I had to do the same thing for a project (CiviCRM). One suggestion I received was to check with OpenRefine, which presumably has a few tools to find similar strings, but I wanted to automate the process with something simple, so I wrote a short script.
Fair warning, this is not the most efficient, and it can take a while to run on big projects (we have around 16 000 strings in CiviCRM).
For reference:
https://github.com/civicrm/l10n/blob/master/bin/find-similar-strings.php
And since SO doesn't like links as answers, more details here:
#!/usr/bin/php
<?php
/**
* Reads from STDIN and finds similar-looking strings.
*
* Usage:
* cat *.pot | ../bin/find-similar-strings.php
*
* Context:
* http://forum.civicrm.org/index.php/topic,34805.0.html
*/
// Default match threshold is 90% match.
$threshold = (! empty($argv[1]) ? $argv[1] : 90);
// Read all input from stdin.
$src = file_get_contents("php://stdin");
// http://stackoverflow.com/a/1070937/2387700
// Extract all "msgid" strings (they can be multi-line).

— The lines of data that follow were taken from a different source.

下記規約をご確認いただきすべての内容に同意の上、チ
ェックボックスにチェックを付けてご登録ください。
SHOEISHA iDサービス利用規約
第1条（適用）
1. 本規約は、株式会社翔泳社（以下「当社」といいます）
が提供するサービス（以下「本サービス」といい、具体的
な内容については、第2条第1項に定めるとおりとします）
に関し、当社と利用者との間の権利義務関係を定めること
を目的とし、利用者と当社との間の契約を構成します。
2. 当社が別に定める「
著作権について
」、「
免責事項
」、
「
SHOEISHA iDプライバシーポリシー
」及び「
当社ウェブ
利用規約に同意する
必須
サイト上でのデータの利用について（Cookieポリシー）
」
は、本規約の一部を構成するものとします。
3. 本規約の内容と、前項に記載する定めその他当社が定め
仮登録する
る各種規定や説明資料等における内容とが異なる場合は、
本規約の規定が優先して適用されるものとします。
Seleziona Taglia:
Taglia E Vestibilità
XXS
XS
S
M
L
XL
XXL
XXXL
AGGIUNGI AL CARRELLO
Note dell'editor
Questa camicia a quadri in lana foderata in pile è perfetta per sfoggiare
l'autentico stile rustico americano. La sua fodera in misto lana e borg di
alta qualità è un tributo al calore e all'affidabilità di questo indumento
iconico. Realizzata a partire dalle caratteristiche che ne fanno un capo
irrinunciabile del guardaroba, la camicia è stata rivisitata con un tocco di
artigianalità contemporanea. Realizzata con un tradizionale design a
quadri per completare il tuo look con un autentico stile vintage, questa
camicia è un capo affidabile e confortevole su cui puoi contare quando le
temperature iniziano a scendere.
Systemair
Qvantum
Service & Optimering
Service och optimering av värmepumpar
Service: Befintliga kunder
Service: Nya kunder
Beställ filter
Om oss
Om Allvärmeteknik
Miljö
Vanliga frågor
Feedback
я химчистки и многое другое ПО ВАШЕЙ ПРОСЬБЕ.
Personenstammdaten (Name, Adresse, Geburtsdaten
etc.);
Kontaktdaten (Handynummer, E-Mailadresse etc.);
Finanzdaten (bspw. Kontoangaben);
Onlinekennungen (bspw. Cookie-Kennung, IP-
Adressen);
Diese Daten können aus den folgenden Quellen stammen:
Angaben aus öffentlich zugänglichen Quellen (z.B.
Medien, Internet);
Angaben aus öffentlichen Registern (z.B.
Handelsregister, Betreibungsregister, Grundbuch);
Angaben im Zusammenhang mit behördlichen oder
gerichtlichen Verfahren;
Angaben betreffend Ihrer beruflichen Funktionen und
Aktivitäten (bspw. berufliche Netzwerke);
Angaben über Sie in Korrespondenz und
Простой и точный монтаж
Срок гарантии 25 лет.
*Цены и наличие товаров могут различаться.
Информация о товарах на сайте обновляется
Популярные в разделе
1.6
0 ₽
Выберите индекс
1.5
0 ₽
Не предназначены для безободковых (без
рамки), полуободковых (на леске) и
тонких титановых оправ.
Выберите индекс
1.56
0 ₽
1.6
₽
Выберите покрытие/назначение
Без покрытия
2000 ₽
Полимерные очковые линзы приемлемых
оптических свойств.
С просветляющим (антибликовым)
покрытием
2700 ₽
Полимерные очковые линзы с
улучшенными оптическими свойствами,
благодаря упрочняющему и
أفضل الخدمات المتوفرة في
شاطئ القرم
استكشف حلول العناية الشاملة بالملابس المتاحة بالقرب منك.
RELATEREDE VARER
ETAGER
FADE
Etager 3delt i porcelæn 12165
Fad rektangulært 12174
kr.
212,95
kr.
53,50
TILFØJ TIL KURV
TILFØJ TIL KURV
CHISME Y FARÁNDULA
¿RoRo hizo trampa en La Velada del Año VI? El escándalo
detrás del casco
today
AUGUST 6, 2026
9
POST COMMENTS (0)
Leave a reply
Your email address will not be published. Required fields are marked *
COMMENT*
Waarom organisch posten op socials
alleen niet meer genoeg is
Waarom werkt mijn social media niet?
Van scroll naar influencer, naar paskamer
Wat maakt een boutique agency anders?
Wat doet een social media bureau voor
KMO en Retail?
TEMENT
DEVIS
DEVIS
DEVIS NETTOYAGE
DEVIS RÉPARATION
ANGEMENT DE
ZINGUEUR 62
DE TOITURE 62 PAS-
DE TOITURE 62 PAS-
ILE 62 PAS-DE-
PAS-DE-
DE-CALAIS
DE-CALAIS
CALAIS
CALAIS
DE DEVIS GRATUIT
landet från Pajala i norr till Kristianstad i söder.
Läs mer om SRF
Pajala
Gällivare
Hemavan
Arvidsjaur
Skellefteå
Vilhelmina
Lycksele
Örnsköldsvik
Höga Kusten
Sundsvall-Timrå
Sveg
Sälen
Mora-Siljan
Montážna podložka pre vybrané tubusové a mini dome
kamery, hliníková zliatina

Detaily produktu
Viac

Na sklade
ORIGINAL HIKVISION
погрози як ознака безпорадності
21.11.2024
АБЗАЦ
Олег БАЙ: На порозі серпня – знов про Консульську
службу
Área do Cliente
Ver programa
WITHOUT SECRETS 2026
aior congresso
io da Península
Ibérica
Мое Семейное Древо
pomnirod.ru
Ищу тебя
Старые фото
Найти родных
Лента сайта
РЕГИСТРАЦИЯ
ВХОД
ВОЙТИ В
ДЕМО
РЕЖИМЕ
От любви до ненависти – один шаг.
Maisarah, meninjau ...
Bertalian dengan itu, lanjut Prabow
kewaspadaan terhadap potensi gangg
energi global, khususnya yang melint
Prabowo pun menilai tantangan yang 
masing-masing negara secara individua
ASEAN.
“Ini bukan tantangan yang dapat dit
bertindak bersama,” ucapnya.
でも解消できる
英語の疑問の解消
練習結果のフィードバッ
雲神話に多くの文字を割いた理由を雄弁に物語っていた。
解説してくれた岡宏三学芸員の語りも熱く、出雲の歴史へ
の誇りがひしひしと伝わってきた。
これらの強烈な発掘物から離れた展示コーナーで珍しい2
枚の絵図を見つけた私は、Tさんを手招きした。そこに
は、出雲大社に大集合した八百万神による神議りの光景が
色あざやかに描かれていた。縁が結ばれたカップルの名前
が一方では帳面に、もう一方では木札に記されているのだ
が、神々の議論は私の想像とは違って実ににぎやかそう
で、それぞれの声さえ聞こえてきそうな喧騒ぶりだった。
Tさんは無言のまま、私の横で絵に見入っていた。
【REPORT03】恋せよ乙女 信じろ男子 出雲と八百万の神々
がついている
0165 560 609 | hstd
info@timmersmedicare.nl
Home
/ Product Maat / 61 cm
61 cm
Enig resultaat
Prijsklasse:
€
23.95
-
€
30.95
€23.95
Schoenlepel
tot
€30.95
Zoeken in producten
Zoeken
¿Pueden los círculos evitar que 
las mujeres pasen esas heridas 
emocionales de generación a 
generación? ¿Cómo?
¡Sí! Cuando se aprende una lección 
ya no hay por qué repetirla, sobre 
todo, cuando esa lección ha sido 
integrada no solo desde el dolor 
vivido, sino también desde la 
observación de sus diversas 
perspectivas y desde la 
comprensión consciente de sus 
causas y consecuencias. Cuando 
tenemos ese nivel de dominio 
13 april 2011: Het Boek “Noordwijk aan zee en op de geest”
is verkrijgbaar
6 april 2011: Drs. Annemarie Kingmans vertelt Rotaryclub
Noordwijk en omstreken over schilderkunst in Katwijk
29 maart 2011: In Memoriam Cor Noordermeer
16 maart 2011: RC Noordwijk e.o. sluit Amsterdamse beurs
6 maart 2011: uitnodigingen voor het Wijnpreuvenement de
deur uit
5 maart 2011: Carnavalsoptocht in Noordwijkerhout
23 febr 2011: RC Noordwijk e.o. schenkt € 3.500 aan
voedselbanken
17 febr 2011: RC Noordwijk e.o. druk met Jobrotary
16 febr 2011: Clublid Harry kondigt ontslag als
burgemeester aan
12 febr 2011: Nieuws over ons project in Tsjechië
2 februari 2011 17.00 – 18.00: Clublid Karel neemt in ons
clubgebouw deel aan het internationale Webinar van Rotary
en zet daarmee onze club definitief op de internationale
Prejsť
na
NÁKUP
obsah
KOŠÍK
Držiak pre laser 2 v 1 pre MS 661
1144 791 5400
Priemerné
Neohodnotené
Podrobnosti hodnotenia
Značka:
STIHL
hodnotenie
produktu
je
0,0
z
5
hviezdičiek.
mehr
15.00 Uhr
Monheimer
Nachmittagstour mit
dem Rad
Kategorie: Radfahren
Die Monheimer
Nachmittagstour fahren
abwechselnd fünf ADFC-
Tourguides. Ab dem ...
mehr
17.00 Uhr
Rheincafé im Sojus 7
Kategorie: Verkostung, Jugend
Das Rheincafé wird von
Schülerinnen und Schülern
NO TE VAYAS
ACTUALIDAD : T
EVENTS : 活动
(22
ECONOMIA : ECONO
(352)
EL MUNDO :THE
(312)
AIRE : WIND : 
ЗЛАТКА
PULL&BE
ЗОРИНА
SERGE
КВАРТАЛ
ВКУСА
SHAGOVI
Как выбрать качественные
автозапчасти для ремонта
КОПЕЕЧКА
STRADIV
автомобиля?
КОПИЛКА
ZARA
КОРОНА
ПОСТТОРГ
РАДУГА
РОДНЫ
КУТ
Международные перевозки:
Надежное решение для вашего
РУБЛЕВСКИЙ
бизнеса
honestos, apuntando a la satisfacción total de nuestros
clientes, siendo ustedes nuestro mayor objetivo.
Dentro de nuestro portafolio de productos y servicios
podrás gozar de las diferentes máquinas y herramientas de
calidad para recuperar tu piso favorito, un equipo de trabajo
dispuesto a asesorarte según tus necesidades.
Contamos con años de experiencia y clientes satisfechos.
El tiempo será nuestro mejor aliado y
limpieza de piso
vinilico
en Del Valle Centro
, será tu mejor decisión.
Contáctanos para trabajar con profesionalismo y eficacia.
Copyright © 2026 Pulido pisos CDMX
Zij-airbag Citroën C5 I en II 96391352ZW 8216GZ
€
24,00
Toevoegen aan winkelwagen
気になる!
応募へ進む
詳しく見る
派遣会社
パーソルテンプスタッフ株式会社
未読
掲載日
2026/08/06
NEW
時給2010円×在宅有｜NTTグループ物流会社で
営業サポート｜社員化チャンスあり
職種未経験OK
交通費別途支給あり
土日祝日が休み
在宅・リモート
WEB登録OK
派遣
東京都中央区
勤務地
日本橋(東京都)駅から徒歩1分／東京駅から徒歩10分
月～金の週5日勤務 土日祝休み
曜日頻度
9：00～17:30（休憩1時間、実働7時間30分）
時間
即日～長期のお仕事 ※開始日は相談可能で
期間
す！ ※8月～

preg_match_all('/msgid\s+\"([^\"]*)\"/', $src, $matches);
$msgids = $matches[1];
// Sort the strings alphabetically, to make them easier to compare.
// sort($msgids);
foreach ($msgids as $key1 => $msgid1) {
foreach ($msgids as $key2 => $msgid2) {
$percent = 0;
if ($msgid1 && $msgid2 && $msgid1 != $msgid2) {
if (similar_text($msgid1, $msgid2, $percent)) {
if ($percent > $threshold) {
$percent = (int) $percent;
echo "$msgid1 [$percent %]\n";
echo "$msgid2 \n\n";
}
}
}
}
// To avoid going through the strings twice, we unset the string
// si that the inner-loop goes faster.
unset($msgids[$key1]);
}
This will load the .pot file (source strings, but I guess you could run it on a .po file as well), and loop through all the strings one by one.
I was hesitating to sort the strings alphabetically, but I find more than a few instances where strings had an incorrect space prepended to them, typo, etc.
Another possible improvement would be to first check for the length of the string, and skip strings that are of very different lengths.